De Vaugondy Map, Bayes d'Hudson et de Baffins, et Terre de Labrador...

De Vaugondy Map, Bayes d'Hudson et de Baffins, et Terre de Labrador...

$200.00

Robert de Vaugondy

Published 1749, Paris

Size: 6.5" X 6.5"

Description:


A rare and beautiful map of Hudson Bay, Baffin Island, Greenland, and Labrador.  The area depicted was of interest to Europeans because of the possibility of that it offered of a Northwest Passage to the Atlantic.  Although Vaugondy’s depiction links Greenland to Baffin Island, explorers would continue to focus their energies in the year’s to come on finding a river system near the Western and Southern reaches of Hudson’s Bay.

This map was originally issued in Robert de Vaugondy’s Atlas Portatif Unviversel et Militaire.

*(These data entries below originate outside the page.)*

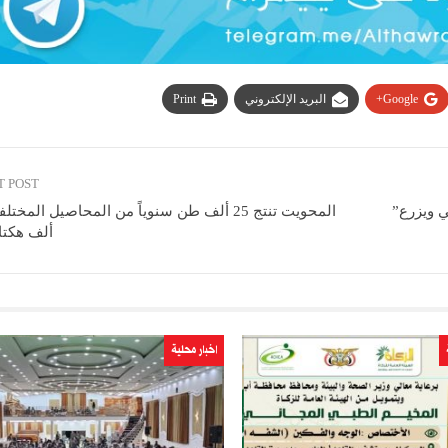
Google+
البريد الإلكتروني
Print
T POST
 ويزرع”
ألف هكتا
اخبار محلية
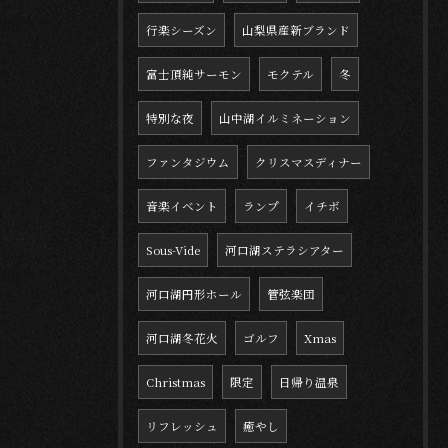
行楽シーズン
山梨県産新ブランド
富士頂純サーモン
モクテル
冬
特別な夜
山中湖イルミネーション
ファンタジウム
クリスマスディナー
音楽イベント
ランプ
イチボ
Sous-Vide
河口湖ステラシアター
河口湖円形ホール
管弦楽団
河口湖冬花火
ゴルフ
Xmas
Christmas
限定
日帰り温泉
リフレッシュ
癒やし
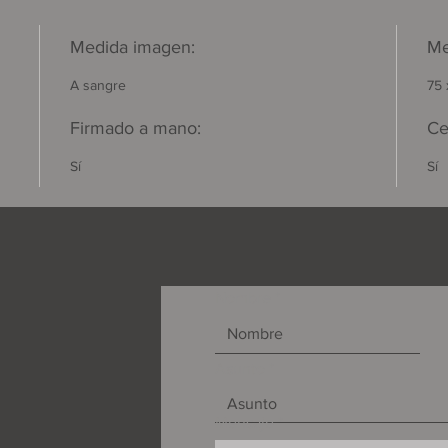
Medida imagen:
Me
A sangre
75 
Firmado a mano:
Ce
Sí
Sí
Nombre
Asunto
Mensaje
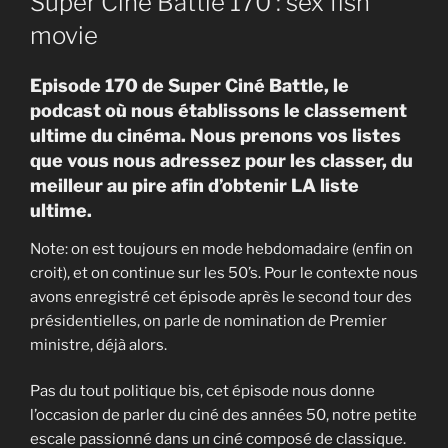
Super Ciné Battle 170 : sex fish
movie
Episode 170 de Super Ciné Battle, le
podcast où nous établissons le classement
ultime du cinéma. Nous prenons vos listes
que vous nous adressez pour les classer, du
meilleur au pire afin d’obtenir LA liste
ultime.
Note: on est toujours en mode hebdomadaire (enfin on
croit), et on continue sur les 50’s. Pour le contexte nous
avons enregistré cet épisode après le second tour des
présidentielles, on parle de nomination de Premier
ministre, déjà alors.
Pas du tout politique bis, cet épisode nous donne
l’occasion de parler du ciné des années 50, notre petite
escale passionné dans un ciné composé de classique.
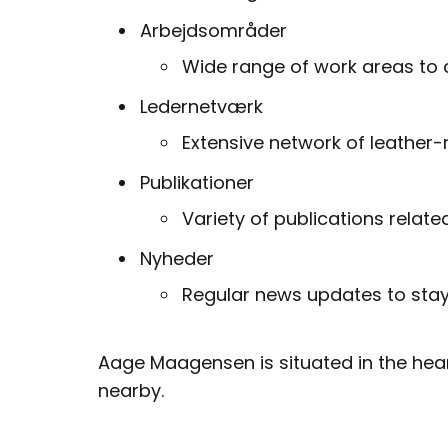
Arbejdsområder
Wide range of work areas to c
Ledernetværk
Extensive network of leather-r
Publikationer
Variety of publications related
Nyheder
Regular news updates to stay
Aage Maagensen is situated in the hear
nearby.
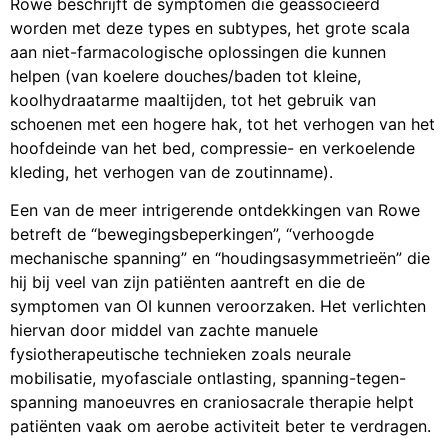
Rowe beschrijft de symptomen die geassocieerd
worden met deze types en subtypes, het grote scala
aan niet-farmacologische oplossingen die kunnen
helpen (van koelere douches/baden tot kleine,
koolhydraatarme maaltijden, tot het gebruik van
schoenen met een hogere hak, tot het verhogen van het
hoofdeinde van het bed, compressie- en verkoelende
kleding, het verhogen van de zoutinname).
Een van de meer intrigerende ontdekkingen van Rowe
betreft de “bewegingsbeperkingen”, “verhoogde
mechanische spanning” en “houdingsasymmetrieën” die
hij bij veel van zijn patiënten aantreft en die de
symptomen van OI kunnen veroorzaken. Het verlichten
hiervan door middel van zachte manuele
fysiotherapeutische technieken zoals neurale
mobilisatie, myofasciale ontlasting, spanning-tegen-
spanning manoeuvres en craniosacrale therapie helpt
patiënten vaak om aerobe activiteit beter te verdragen.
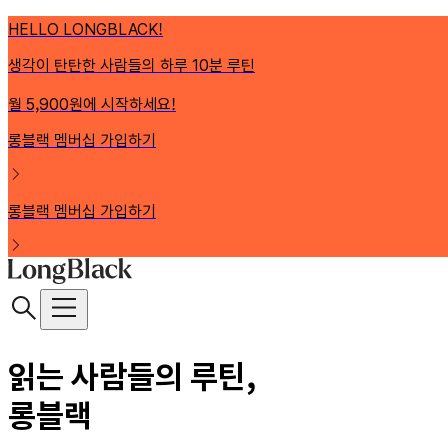
HELLO LONGBLACK!
생각이 탄탄한 사람들의 하루 10분 루틴
월 5,900원에 시작하세요!
롱블랙 멤버십 가입하기
롱블랙 멤버십 가입하기
읽는 사람들의 루틴,
롱블랙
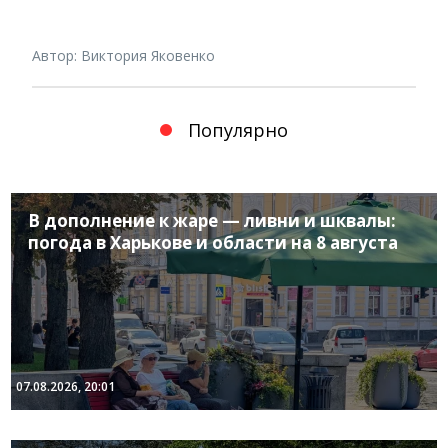
Автор: Виктория Яковенко
Популярно
В дополнение к жаре — ливни и шквалы:
погода в Харькове и области на 8 августа
07.08.2026, 20:01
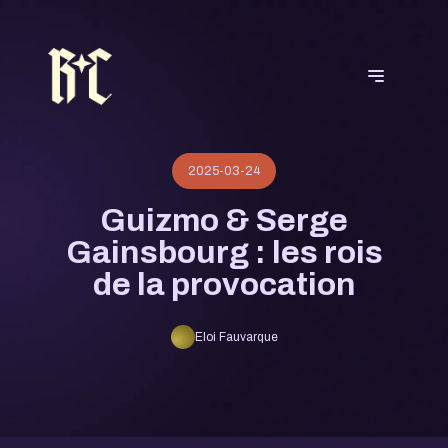
2025-03-24
Guizmo & Serge
Gainsbourg : les rois
de la provocation
Eloi Fauvarque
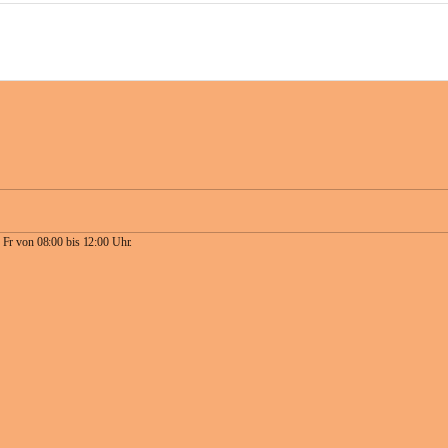
 Fr von 08:00 bis 12:00 Uhr.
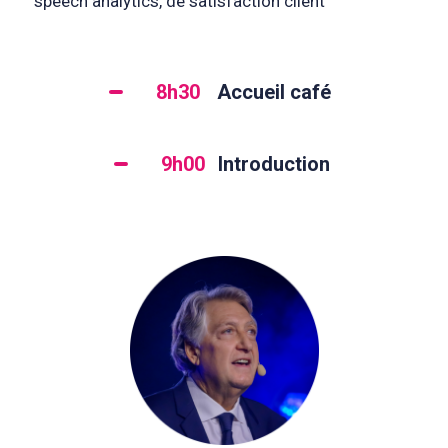
speech analytics, de satisfaction client
8h30
Accueil café
9h00
Introduction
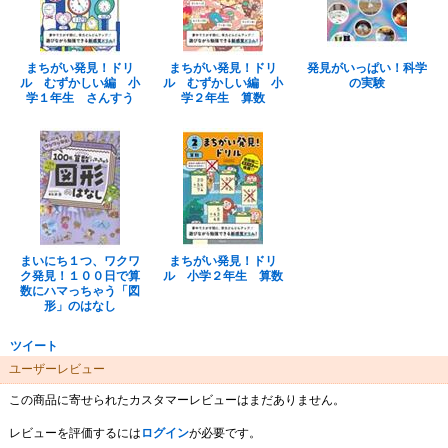
まちがい発見！ドリ
まちがい発見！ドリ
発見がいっぱい！科学
ル むずかしい編 小
ル むずかしい編 小
の実験
学１年生 さんすう
学２年生 算数
まいにち１つ、ワクワ
まちがい発見！ドリ
ク発見！１００日で算
ル 小学２年生 算数
数にハマっちゃう「図
形」のはなし
ツイート
ユーザーレビュー
この商品に寄せられたカスタマーレビューはまだありません。
レビューを評価するには
ログイン
が必要です。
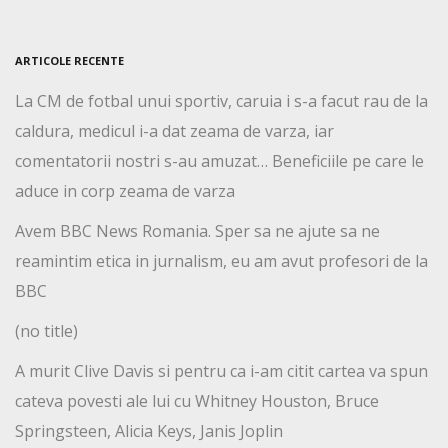
ARTICOLE RECENTE
La CM de fotbal unui sportiv, caruia i s-a facut rau de la
caldura, medicul i-a dat zeama de varza, iar
comentatorii nostri s-au amuzat… Beneficiile pe care le
aduce in corp zeama de varza
Avem BBC News Romania. Sper sa ne ajute sa ne
reamintim etica in jurnalism, eu am avut profesori de la
BBC
(no title)
A murit Clive Davis si pentru ca i-am citit cartea va spun
cateva povesti ale lui cu Whitney Houston, Bruce
Springsteen, Alicia Keys, Janis Joplin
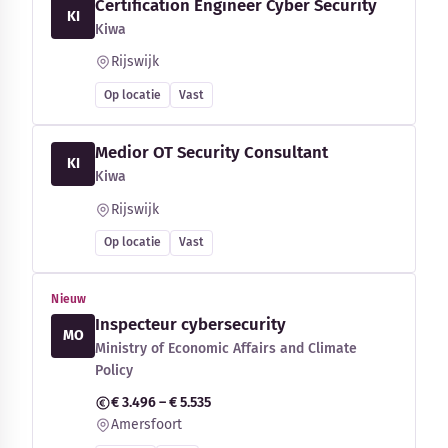
Certification Engineer Cyber Security
KI
Kiwa
Rijswijk
Op locatie
Vast
Medior OT Security Consultant
KI
Kiwa
Rijswijk
Op locatie
Vast
Nieuw
Inspecteur cybersecurity
MO
Ministry of Economic Affairs and Climate
Policy
€ 3.496 – € 5.535
Amersfoort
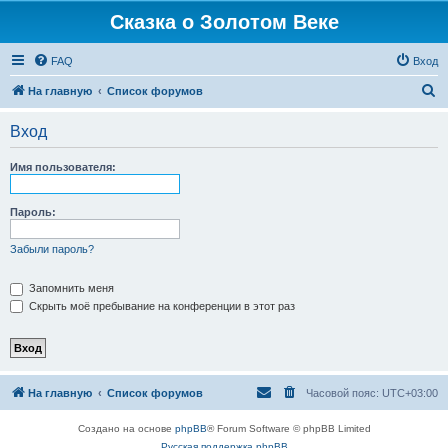
Сказка о Золотом Веке
FAQ
Вход
П
На главную
Список форумов
о
Вход
и
с
Имя пользователя:
к
Пароль:
Забыли пароль?
Запомнить меня
Скрыть моё пребывание на конференции в этот раз
На главную
Список форумов
Часовой пояс:
UTC+03:00
Создано на основе
phpBB
® Forum Software © phpBB Limited
Русская поддержка phpBB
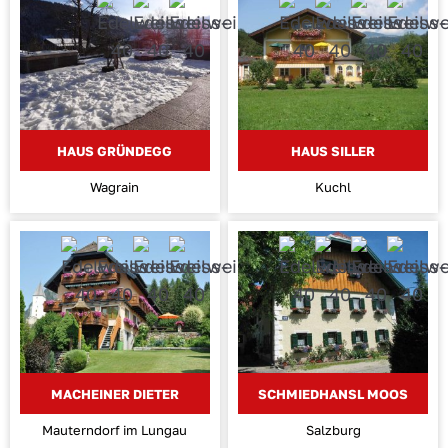
HAUS GRÜNDEGG
HAUS SILLER
Wagrain
Kuchl
MACHEINER DIETER
SCHMIEDHANSL MOOS
Mauterndorf im Lungau
Salzburg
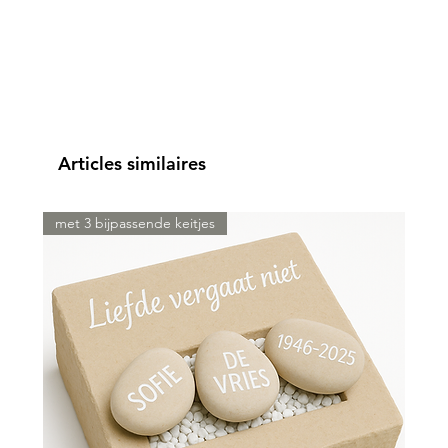
Articles similaires
met 3 bijpassende keitjes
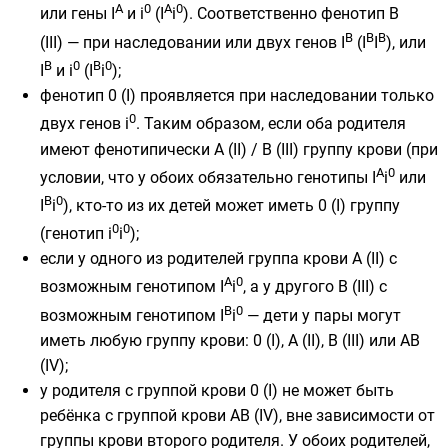
A
0
A
0
или гены I
и i
(I
i
). Соответственно фенотип B
B
B
B
(III) — при наследовании или двух генов I
(I
I
), или
B
0
B
0
I
и i
(I
i
);
фенотип 0 (I) проявляется при наследовании только
0
двух генов i
. Таким образом, если оба родителя
имеют фенотипически A (II) / B (III) группу крови (при
A
0
условии, что у обоих обязательно генотипы I
i
или
B
0
I
i
), кто-то из их детей может иметь 0 (I) группу
0
0
(генотип i
i
);
если у одного из родителей группа крови A (II) с
A
0
возможным генотипом I
i
, а у другого B (III) с
B
0
возможным генотипом I
i
— дети у пары могут
иметь любую группу крови: 0 (I), A (II), B (III) или AB
(IV);
у родителя с группой крови 0 (I) не может быть
ребёнка с группой крови AB (IV), вне зависимости от
группы крови второго родителя. У обоих родителей,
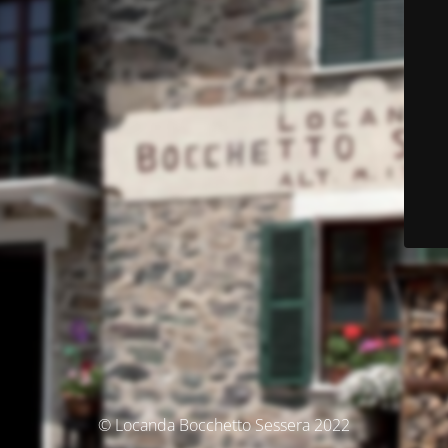
© Locanda Bocchetto Sessera 2022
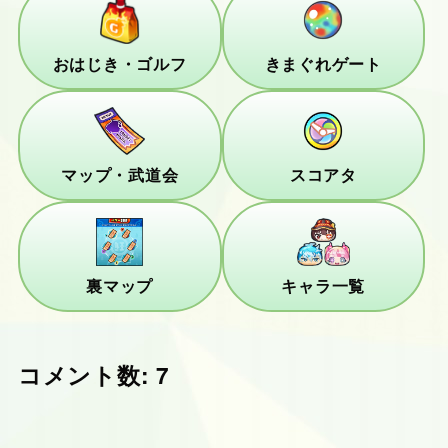
おはじき・ゴルフ
きまぐれゲート
マップ・武道会
スコアタ
裏マップ
キャラ一覧
コメント数: 7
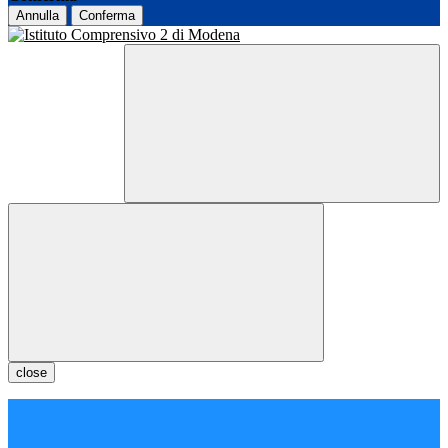
Annulla
Conferma
close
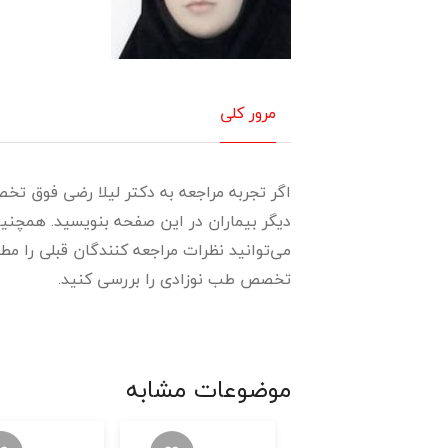
مرور کلی
اگر تجربه مراجعه به دکتر لیلا رضی فوق تخصص
دیگر بیماران در این صفحه بنویسید. همچنی
می‌توانید نظرات مراجعه کنندگان قبلی را مط
تخصص طب نوزادی را بررسی کنید.
موضوعات مشابه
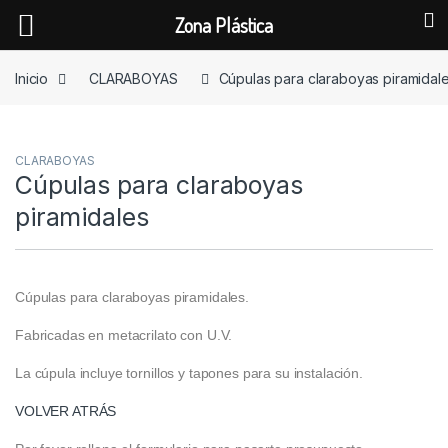
Zona Plástica
Skip to navigation
Skip to content
Inicio
CLARABOYAS
Cúpulas para claraboyas piramidal
CLARABOYAS
Cúpulas para claraboyas
piramidales
Cúpulas para claraboyas piramidales.
Fabricadas en metacrilato con U.V.
La cúpula incluye tornillos y tapones para su instalación.
VOLVER ATRÁS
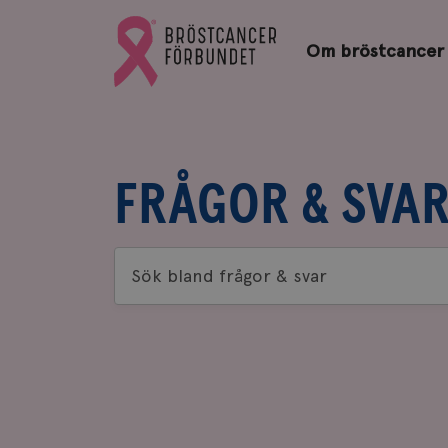
Bröstcancerförbundets
Gå
startsida
Om bröstcancer
till
Bröstcancerförbundets
startsida
FRÅGOR & SVA
Sök
bland
frågor
&
svar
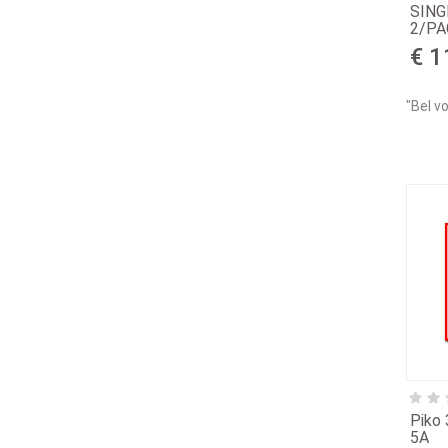
SIN
2/PA
€ 1
"Bel v
Piko 
5A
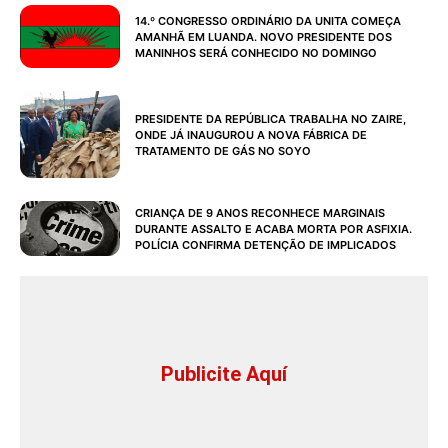
14.º CONGRESSO ORDINÁRIO DA UNITA COMEÇA
AMANHÃ EM LUANDA. NOVO PRESIDENTE DOS
MANINHOS SERÁ CONHECIDO NO DOMINGO
PRESIDENTE DA REPÚBLICA TRABALHA NO ZAIRE,
ONDE JÁ INAUGUROU A NOVA FÁBRICA DE
TRATAMENTO DE GÁS NO SOYO
CRIANÇA DE 9 ANOS RECONHECE MARGINAIS
DURANTE ASSALTO E ACABA MORTA POR ASFIXIA.
POLÍCIA CONFIRMA DETENÇÃO DE IMPLICADOS
Publicite Aquí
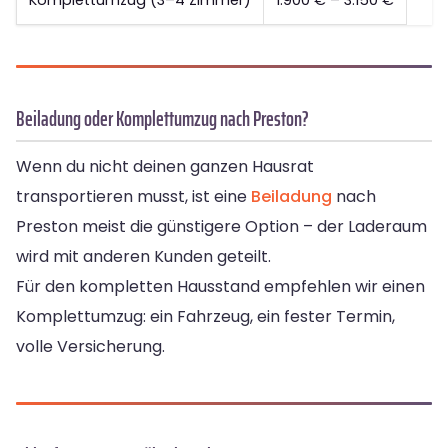
Komplettumzug (3–4 Zimmer)
1.900 € – 3.150 €
Beiladung oder Komplettumzug nach Preston?
Wenn du nicht deinen ganzen Hausrat
transportieren musst, ist eine
Beiladung
nach
Preston meist die günstigere Option – der Laderaum
wird mit anderen Kunden geteilt.
Für den kompletten Hausstand empfehlen wir einen
Komplettumzug: ein Fahrzeug, ein fester Termin,
volle Versicherung.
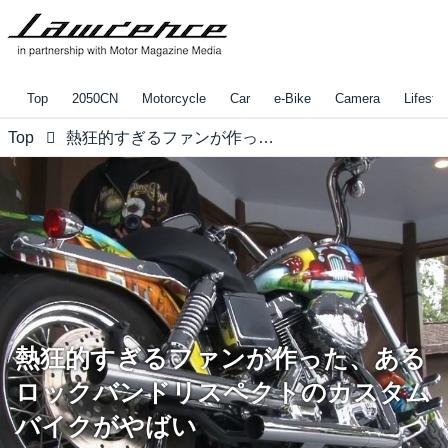
Top
2050CN
Motorcycle
Car
e-Bike
Camera
Lifestyl
Top
熱狂的すぎるファンが作った、あるロックバンドリスペクトのカスタムバイクがやばい
熱狂的すぎるファンが作った、ある
ロックバンドリスペクトのカスタム
バイクがやばい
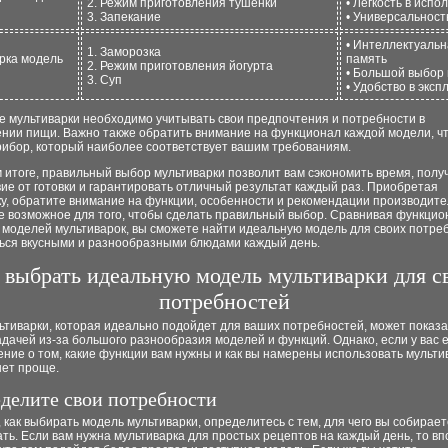
2. Режим приготовления тушенки
• Легкость в испо
3. Запекание
• Универсальност
• Интеллектуаль
1. Заморозка
рка модель
память
2. Режим приготовления йогурта
• Большой выбор
3. Суп
• Удобство в эксп
е мультиварки необходимо учитывать свои предпочтения и потребности в
ении пищи. Важно также обратить внимание на функционал каждой модели, ч
рибор, который наиболее соответствует вашим требованиям.
 итоге, правильный выбор мультиварки позволит вам сэкономить время, полу
ие от готовки и гарантировать отличный результат каждый раз. Приобретая
у, обратите внимание на функции, особенности и рекомендации производите
е возможное для того, чтобы сделать правильный выбор. Сравнивая функцио
 моделей мультиварок, вы сможете найти идеальную модель для своих потре
ься вкусными и разнообразными блюдами каждый день.
 выбрать идеальную модель мультиварки для с
потребностей
ьтиварки, которая идеально подойдет для ваших потребностей, может показа
дачей из-за большого разнообразия моделей и функций. Однако, если у вас 
ние о том, какие функции вам нужны и как вы намерены использовать мультив
нет проще.
еделите свои потребности
 как выбирать модель мультиварки, определитесь с тем, для чего вы собирает
ть. Если вам нужна мультиварка для простых рецептов на каждый день, то в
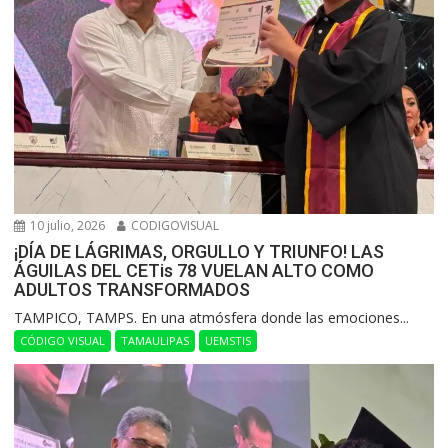
10 julio, 2026
CODIGOVISUAL
¡DÍA DE LÁGRIMAS, ORGULLO Y TRIUNFO! LAS
ÁGUILAS DEL CETis 78 VUELAN ALTO COMO
ADULTOS TRANSFORMADOS
​TAMPICO, TAMPS. En una atmósfera donde las emociones...
CÓDIGO VISUAL
TAMAULIPAS
UEMSTIS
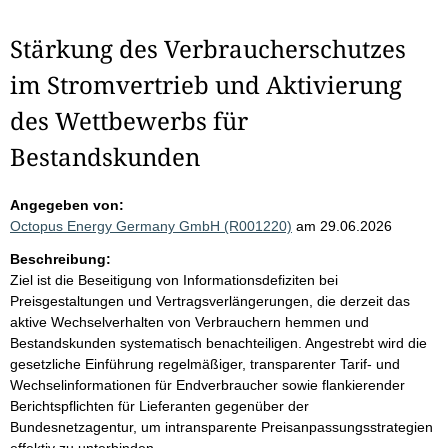
Stärkung des Verbraucherschutzes
im Stromvertrieb und Aktivierung
des Wettbewerbs für
Bestandskunden
Angegeben von:
Octopus Energy Germany GmbH (R001220)
am 29.06.2026
Beschreibung:
Ziel ist die Beseitigung von Informationsdefiziten bei
Preisgestaltungen und Vertragsverlängerungen, die derzeit das
aktive Wechselverhalten von Verbrauchern hemmen und
Bestandskunden systematisch benachteiligen. Angestrebt wird die
gesetzliche Einführung regelmäßiger, transparenter Tarif- und
Wechselinformationen für Endverbraucher sowie flankierender
Berichtspflichten für Lieferanten gegenüber der
Bundesnetzagentur, um intransparente Preisanpassungsstrategien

Robert de Vaugondy and other members of this illustrious family of mapmakers were one of the preeminent cartography firms of the eighteenth century.  The Vaugondy’s were in fact descendent of another family of great seventeenth-century French cartographers, that of Nicolas Sanson. Sanson is argued to have began the "French school of cartography," with its greater attention to scientific detail in lieu of superfluous decorations and  embellishments.  The Vaugondy’s are deemed to have started leaving their mark on cartography when Gilles Robert de Vaugondy inherited the firm from his uncle, Pierre Moullart-Sanson, in 1730 and then shortly thereafter purchased the estate of Hubert Jaillot, another important cartographer associated with the French school of cartography.